**Exercise details**:
Using the Fenton-reaction passage below, explain in one to three sentences why omitting Fe from the mixture of AA, Fe(II), and H₂O₂ only partially decreased HO• generation.
━━ Quoted passage
The present study hypothesized that the H₂O₂ generated by MnTMPyP/AA results in the Fenton reaction [Fe(II) + H₂O₂ → Fe(III) + HO^• + OH⁻] in the presence of Fe(II), which is enhanced by AA that recycles Fe(III) to Fe(II). First, this hypothesis was tested in a simplified in vitro cell-free system that contained the above agents dissolved in PBS at concentrations similar to those used in the cytotoxicity studies (Tables 1 and 2). As a positive control, there was a large increase of HO^• within 1 hour of combining AA, Fe(II), and H₂O₂ (Fig. 5A1). In the absence of AA, the reaction rate was relatively low and only became detectable after 12 hours (Fig. 5A1 and Supplemental Fig. S7, available online at www.liebertonline.com). Because trace amounts of Fe were present in the system, when Fe was omitted from this mixture, HO^• generation was only partially decreased. However, adding the iron chelator desferrioxamine (DFO) completely blocked HO^• generation. As expected, when H₂O₂ in the mixture of AA, Fe(II), and H₂O₂ was replaced by MnTMPyP, HO^• generation was still observed and occurred in a MnTMPyP dose-dependent manner (Fig. 5A2), indicating that the H₂O₂ generated by MnTMPyP and AA enhanced the Fenton reaction. In the absence of MnTMPyP, HO^• generation was detectable but relatively low (Fig. 5A2).
━━━━
━━ Material supplied
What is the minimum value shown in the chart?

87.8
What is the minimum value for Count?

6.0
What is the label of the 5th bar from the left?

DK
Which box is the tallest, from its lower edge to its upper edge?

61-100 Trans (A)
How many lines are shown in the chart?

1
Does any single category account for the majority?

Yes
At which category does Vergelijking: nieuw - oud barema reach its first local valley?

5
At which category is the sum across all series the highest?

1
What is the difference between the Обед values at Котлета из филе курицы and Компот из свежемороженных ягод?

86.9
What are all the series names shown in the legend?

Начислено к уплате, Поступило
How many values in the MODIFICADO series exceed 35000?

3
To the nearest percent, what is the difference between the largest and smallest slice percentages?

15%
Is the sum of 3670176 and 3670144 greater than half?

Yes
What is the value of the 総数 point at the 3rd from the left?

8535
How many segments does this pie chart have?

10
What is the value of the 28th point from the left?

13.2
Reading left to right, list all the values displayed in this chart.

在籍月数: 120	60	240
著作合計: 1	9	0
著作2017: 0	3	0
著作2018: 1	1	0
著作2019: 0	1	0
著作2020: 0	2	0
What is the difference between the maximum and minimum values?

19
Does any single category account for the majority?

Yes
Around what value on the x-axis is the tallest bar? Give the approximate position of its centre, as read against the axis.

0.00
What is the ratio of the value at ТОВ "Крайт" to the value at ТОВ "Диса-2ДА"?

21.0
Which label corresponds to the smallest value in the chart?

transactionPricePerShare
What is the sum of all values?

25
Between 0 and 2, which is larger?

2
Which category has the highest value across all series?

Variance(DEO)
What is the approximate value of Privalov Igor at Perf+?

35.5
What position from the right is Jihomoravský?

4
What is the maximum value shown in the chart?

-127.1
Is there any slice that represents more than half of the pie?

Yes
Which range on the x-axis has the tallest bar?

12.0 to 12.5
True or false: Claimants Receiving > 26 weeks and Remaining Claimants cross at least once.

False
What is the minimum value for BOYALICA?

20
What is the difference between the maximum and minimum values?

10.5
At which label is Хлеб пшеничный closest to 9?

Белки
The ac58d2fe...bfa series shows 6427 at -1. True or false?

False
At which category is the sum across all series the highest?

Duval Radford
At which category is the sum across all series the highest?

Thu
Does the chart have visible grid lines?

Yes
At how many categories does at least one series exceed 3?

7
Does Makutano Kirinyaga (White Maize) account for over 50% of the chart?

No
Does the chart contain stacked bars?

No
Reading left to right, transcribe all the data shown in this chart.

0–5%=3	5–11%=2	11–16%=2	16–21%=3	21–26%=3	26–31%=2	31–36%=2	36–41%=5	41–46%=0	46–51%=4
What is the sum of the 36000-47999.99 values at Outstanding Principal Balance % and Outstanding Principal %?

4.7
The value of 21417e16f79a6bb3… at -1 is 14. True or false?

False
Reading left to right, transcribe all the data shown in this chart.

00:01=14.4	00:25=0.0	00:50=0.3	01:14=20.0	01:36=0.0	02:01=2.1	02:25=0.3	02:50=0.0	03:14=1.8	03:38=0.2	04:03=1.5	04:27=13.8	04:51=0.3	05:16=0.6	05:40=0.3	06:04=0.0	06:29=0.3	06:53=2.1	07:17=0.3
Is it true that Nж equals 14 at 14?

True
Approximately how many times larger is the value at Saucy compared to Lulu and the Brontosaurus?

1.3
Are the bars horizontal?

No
━━━━
**Your response**:
Trace amounts of Fe were still present in the system, so leaving Fe out of the mixture did not remove it entirely. HO• generation stopped completely only when the iron chelator desferrioxamine (DFO) was added.